Dans cette phase préparatoire (et qui fait partie du film), c’est le processus d’entrée dans la mémoire qui est en jeu. On y voit l’émotion du face à face mère-fille.
Les comédiennes se mettent alors à « restituer les mères » et, telles des « madeleines de Proust », elles ramènent les personnages dans l’état mental de leur souvenir.

Je voulais que les personnages retrouvent au présent, devant la caméra, leurs émotions ressenties dans le passé, transformées peut-être mais aussi intenses. Qu’elles se laissent emporter par le jeu, que leur mémoire s’ouvre et que des détails insoupçonnés viennent à la surface.
Voir sur le visage des personnages qu’elles ont 8 ans, 12 ans ou 17 ans, comme affranchies du temps, et sentir que la tension de la relation à leur mère devient palpable.
Telles des surfaces sensibles sur lesquelles viennent ricocher les souvenirs des personnages, ces comédiennes permettent d’imaginer les figures maternelles. Chaque mère apparaît progressivement, jamais totalement, car la comédienne ne l’incarne pas pleinement, elle ne peut que l’évoquer.

Un autre matériau est apporté par les entretiens dans lesquels les personnages me racontent leur récit, de manière à ce que le spectateur sache que la réalité s’ancre dans leur parole.

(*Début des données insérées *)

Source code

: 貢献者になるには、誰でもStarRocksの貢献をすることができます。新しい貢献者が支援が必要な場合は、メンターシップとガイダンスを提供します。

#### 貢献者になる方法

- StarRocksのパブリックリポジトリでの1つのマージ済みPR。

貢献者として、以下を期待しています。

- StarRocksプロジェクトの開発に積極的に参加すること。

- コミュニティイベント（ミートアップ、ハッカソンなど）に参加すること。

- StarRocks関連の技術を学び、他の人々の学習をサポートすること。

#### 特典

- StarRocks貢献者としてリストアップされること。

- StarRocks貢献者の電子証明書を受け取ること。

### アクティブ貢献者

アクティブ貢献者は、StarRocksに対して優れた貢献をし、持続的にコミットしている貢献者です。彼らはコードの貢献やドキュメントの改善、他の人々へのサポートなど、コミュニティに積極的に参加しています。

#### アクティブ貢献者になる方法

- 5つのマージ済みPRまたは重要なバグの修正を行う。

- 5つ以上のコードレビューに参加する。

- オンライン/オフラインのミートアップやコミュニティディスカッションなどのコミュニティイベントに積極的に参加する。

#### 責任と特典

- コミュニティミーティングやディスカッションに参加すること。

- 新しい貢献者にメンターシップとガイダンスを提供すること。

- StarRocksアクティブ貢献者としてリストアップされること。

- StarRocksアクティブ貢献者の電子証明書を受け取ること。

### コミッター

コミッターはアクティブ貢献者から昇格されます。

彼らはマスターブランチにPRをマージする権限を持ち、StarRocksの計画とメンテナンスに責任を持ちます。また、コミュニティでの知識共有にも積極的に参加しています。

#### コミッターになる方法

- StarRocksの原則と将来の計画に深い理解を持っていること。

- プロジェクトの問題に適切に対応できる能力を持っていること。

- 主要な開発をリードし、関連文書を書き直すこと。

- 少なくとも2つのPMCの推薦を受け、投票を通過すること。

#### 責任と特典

La ligne narrative globale est la remontée progressive dans la mémoire. Plus on va dans le film, plus les personnages cherchent une image archaïque ou difficile à saisir.
La ville de Marseille devient le théâtre de ce lent processus de remémoration : je reviens dans les quartiers où ont eu lieu les scènes contées par mes personnages de façon à regarder comment sont les mères et les filles d’aujourd’hui, et confronter ainsi les couches successives de la ville, ses évolutions sociales et géographiques.

Fiche technique du film “L’ÉCUME DES MÈRES”.

Durée = 90 min

Image : Jérôme Colin et Jean-Jacques Mrejen

Son : Pierre Armand

Montage : Claire Atherton

Écriture et Réalisation : Séverine Mathieu

Avec Colette Crovasce, Saïda Hidri, Virginie et Chantal Carta, Marie Haudiquet, Alima Abdou-Soimad, Samia Siouani, Aïcha Sif, Sylvie Baroni, Laurence Laffitte.

“L’écume des mères” entrelace des histoires de filles,
de filles qui vivent et revivent des moments partagés avec leur mère…
des souvenirs familiaux qui viennent s’inscrire dans la cité.

Leur mémoire est en marche, ainsi que leurs fantasmes et une sorte de “tâtonnement intérieur provoqué par la présence de l’oubli”.

Les mères sont vues par leurs filles.
D’une histoire à l’autre, on entre dans le jeu qui les unit : l’élan, la pulsion faite d’attirance et de répulsion.

Ces femmes s’éclairent, se révèlent mutuellement ; leurs histoires se répondent, la révolte les traverse – contre l’ordre familial ou les règles de la société.

Les récits des cadettes font écho à ceux des aînées. Comme si elles étaient sœurs ; comme si la même histoire exposait ses différentes facettes, dans une mosaïque où s’entrechoquent le passé et le présent.

Virginie raconte comment elle a enfin communiqué avec sa mère lors d’un conflit social auquel elles participaient toutes deux.

Colette raconte comment elle s’efforçait d’être en retard quand elle rentrait chez ses parents après de son travail et « le drame à l’italienne » qui l’attendait alors dans la maison.

Marie raconte qu’elle n’a pas de souvenir de sa mère, cherche à cerner cette ombre qui a accompagné son enfance et trouve enfin une image confuse installée au fond de sa mémoire.

Saïda raconte comment elle a participé au divorce de sa mère qui a eu lieu en France alors que sa mère ne parlait qu’arabe, puis comment elle a elle-même divorcé.